Something happened last Friday that made so proud that I had to write it down here. I’m sure other parents can relate; when you have a parenting success, it’s good to record it. Because pretty soon, your kid is going to do something crazy again that will make you want to pull your hair out, and it’s sure nice to be able to come back and read something like I’m about to write.

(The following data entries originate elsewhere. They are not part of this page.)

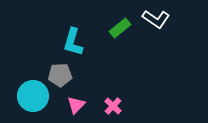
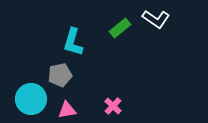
gray pentagon: rotated 10 degrees counterclockwise
cyan circle: moved 2 px left, 3 px down
pink triangle: moved 9 px left, 5 px down; rotated 36 degrees clockwise
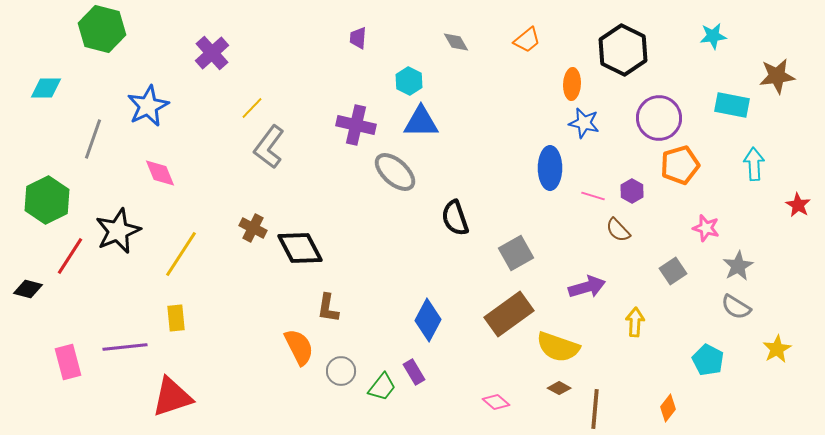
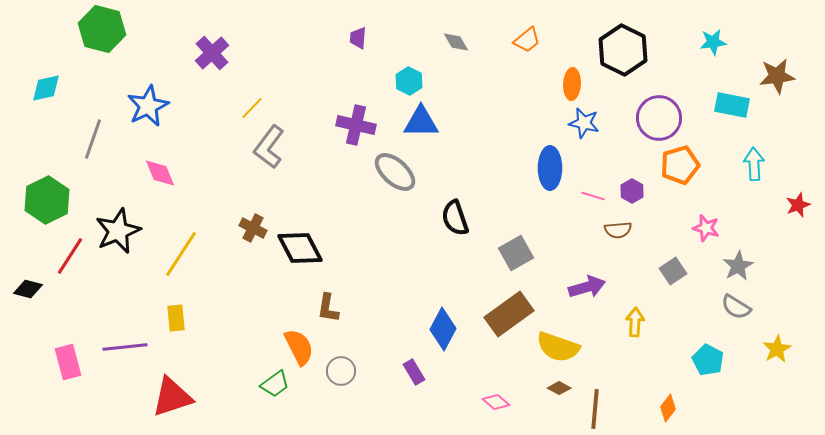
cyan star at (713, 36): moved 6 px down
cyan diamond at (46, 88): rotated 12 degrees counterclockwise
red star at (798, 205): rotated 20 degrees clockwise
brown semicircle at (618, 230): rotated 52 degrees counterclockwise
blue diamond at (428, 320): moved 15 px right, 9 px down
green trapezoid at (382, 387): moved 107 px left, 3 px up; rotated 16 degrees clockwise
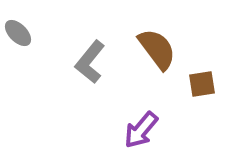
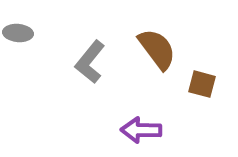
gray ellipse: rotated 40 degrees counterclockwise
brown square: rotated 24 degrees clockwise
purple arrow: rotated 51 degrees clockwise
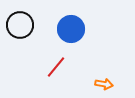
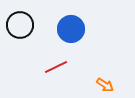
red line: rotated 25 degrees clockwise
orange arrow: moved 1 px right, 1 px down; rotated 24 degrees clockwise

I won’t go into the details, but Bennett had had a rough couple of days at school last week. I think he misunderstood what a teacher expected of him (hello, this is preschool, honey…they expect you not to pee your pants or pick your nose or run out of the classroom…there are very few instructional/traditionally “educational” expectations, which is how I like it), and it lead to some tears, which is so out of character for him in regards to school that I can’t even explain it. So I was just really happy to pick him up from school on Friday and have him back with me. He got in the car with a big grin on his face and said he’d had a good day at school.

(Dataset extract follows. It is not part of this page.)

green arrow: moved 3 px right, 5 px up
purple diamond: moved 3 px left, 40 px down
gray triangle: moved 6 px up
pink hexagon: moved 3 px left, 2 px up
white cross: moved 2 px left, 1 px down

We chatted on the way home like we always do, and towards the end of our drive, he told me that only he and his good buddy Ryder still hadn’t had a turn to take Clifford home for the weekend. His class has a stuffed Clifford dog that spends the weekend with each child, and then the student and his parents write up a little story about what Clifford did while visiting your home. It’s a big deal to the 4-year-old set; every Friday when he doesn’t get to bring Clifford home, there’s a bummed out comment about how maybe it’ll be his turn next time. So I said, “Well, it won’t be long then, and you’ll get to bring Clifford home for a visit!” His response?
“I hope Ryder gets to bring him home next. I know he really wants to, and I can be last.”
(That sound you heard was me wrecking the van into a mailbox.)
(Just kidding. I didn’t really wreck. But remind me to tell you about the time I backed into a parked car when pulling out of our driveway. Good times.)
I pulled into the garage, demanded nicely that he get out of his carseat and climb up to the front with me, where I could hug him while I cried (my emotions were bubbling to the surface quickly on Friday, too). I mean, clearly, he’s only four; this selfless attitude is highly unlikely to carry over into all aspects of his life yet. That very afternoon he had to be forced to share his bouncy ball with Jack Henry. But these little glimpses of good character remind me of the Mark Twain quote, “I can live for two months on a good compliment.” Thinking back to today will help get me through what I know lies ahead.